「 エンゼル叢書 ⑩ 国境を越えた源氏物語 紫式部とシェイクスピアの響きあい 」
著者 岡野弘彦 / ピーター・ミルワード / 渡部昇一 / 松田義幸
江藤裕之 / 須賀由紀子 / 江口克彦
PHP研究所 2007年10月発行・より
ウェイリー訳が紹介した「日本文明」の姿 ● 渡部昇一/(聞き手)松田義幸
[ 渡部昇一 ] 世界のどの時代でも、争いがあるところでは男性中心の
文化、あるいは文明になります。
ところが、平安朝は世界にも希な平和な時代でした。
当時の日本は大国です。大国でありながら、死刑がない。
そういう平和な時代が長く続きました。
その背景には、やはり揺るぎなき皇室のもとで、貴族制度が定着したことがあるのです。
私は、世界の宗教は先祖崇拝を主にしたものだと考えています。
ギリシャ神話、ゲルマン神話、日本神話も、神々がいて、神々の系図に連なって人間の王様が出てきます。
しかし一神教では、そういう先祖崇拝が後ろにやられて、国境を越える教典を持った宗教が支配的になります。
仏教も、そういう意味では日本の古来の神道に対して異質なものでした。
仏教は、神道の宗家である天皇家に対して、少なくとも二度、大きな危機をもたらしました。
一回目は有名な蘇我入鹿で、仏教を背景にして自分が天皇になろうとしたものです。
それから、女帝・称徳天皇の時の道鏡です。
いずれも仏教を背景として、神道宗家の天皇家に代わろうとしました。
そのときに二度ともそれを阻止したのは、藤原氏の存在でした。
蘇我入鹿のときは藤原鎌足が止めました。
称徳天皇のときは、藤原百川が、もう一度天智天皇系に皇位を戻すのです。
そのすぐ後に桓武天皇が出て、平安朝になります。
このように藤原氏は常に天皇家を守ってきたので、その勢力が強大になっても、ほかの貴族たちはみな一目置くのです。
蘇我入鹿のときも称徳天皇のときも、明らかに天皇の系統が危うくなっているのに、ほかの貴族がそれを守るために働いたという形跡がありません。
自分も仏教徒になったりしています。
ところが、藤原氏は仏教徒とも敵対はしないのですが、自分の家は高天原以来、天皇家に仕える家であるという強烈な意識を持っていた。
その辺が日本の神話と歴史時代の面白いつながりです。
すなわち、天照大神が天の岩戸に隠れた。
その前で祝詞(のりと)を上げて出てくるようにしたのは天児屋根命(あめのこやねのみこと)で、これが藤原氏の先祖です。
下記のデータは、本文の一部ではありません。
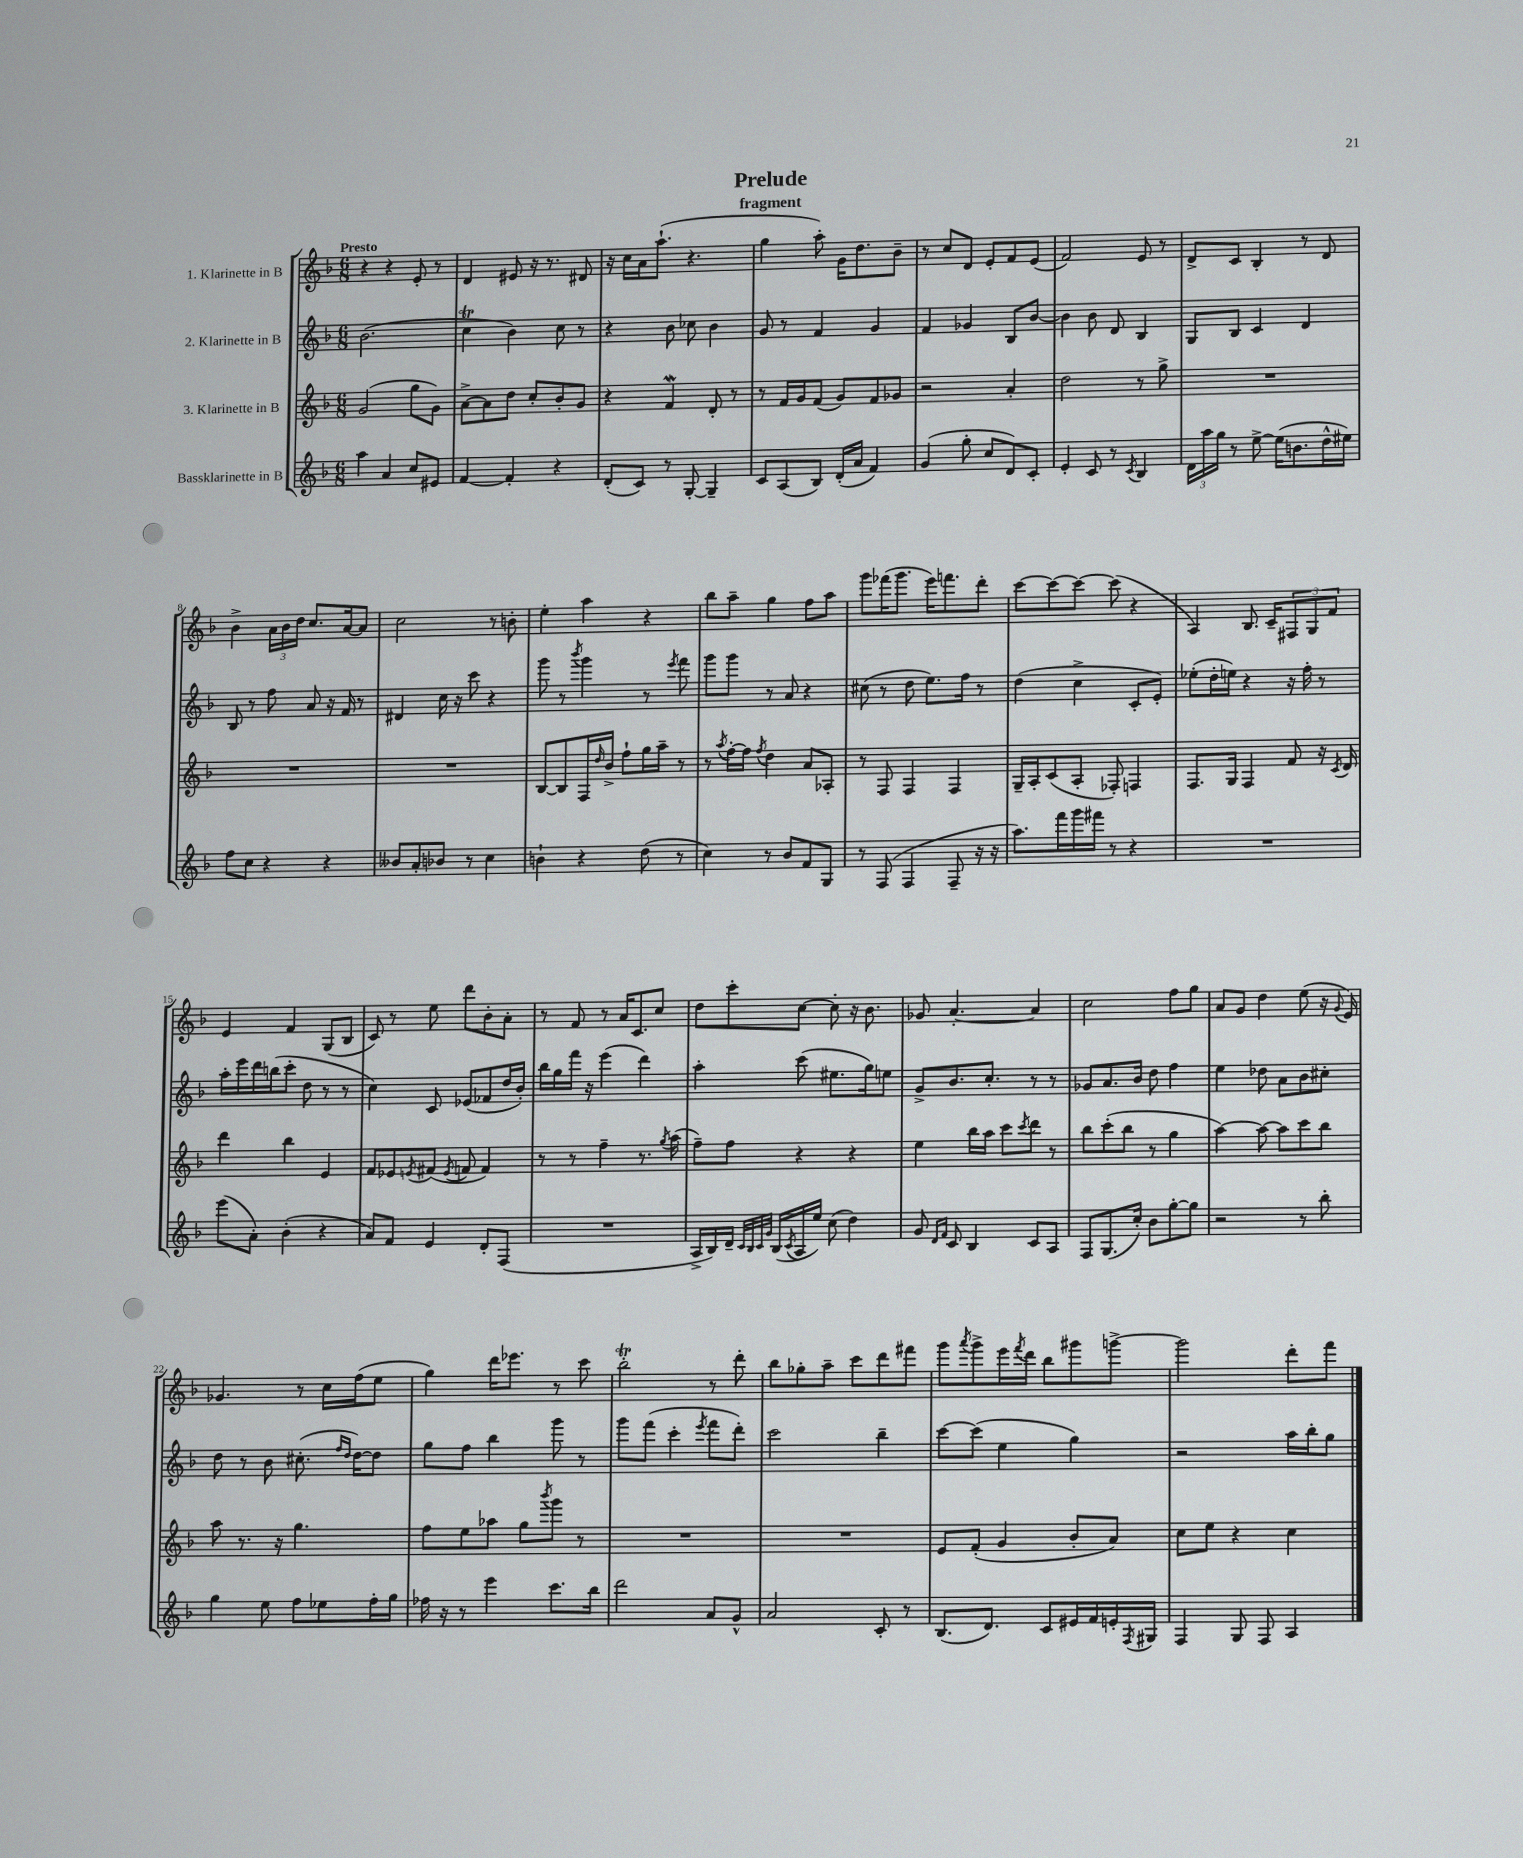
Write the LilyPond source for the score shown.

後で皇孫・邇邇芸命(ににぎのみこと)が日本に降りてきたときもお供してきます。
ですから藤原氏は、神代から天皇家を支える、一番重要な家だという強烈な意識があったと思うのです。
それで蘇我氏の時も、称徳天皇の時も、皇室が仏教に取って代わられてしまうという時に、藤原氏がいずれも出ていくのです。
加えて藤原氏は自分は絶対に天皇にならいという節度を持っていた。
その一番端的な例が藤原道長です。
「このよ世をば わが世とぞ思ふ 望月(もちづき)の
かけたることも なしと思へば」 と、
「この世での希望を全部果たしました」 という和歌をつくり、
しかも、三代にわたる天皇の祖父ともなった人です。
つまり、娘は天皇に后として差し上げて、その子供の祖父になるが、自分は天皇になる気は全くないのです。
そうすると、藤原家に対しては、ほかの貴族も一目置く。
あるいは、安心感を持っている。
これが平安時代の安定の基礎だと思います。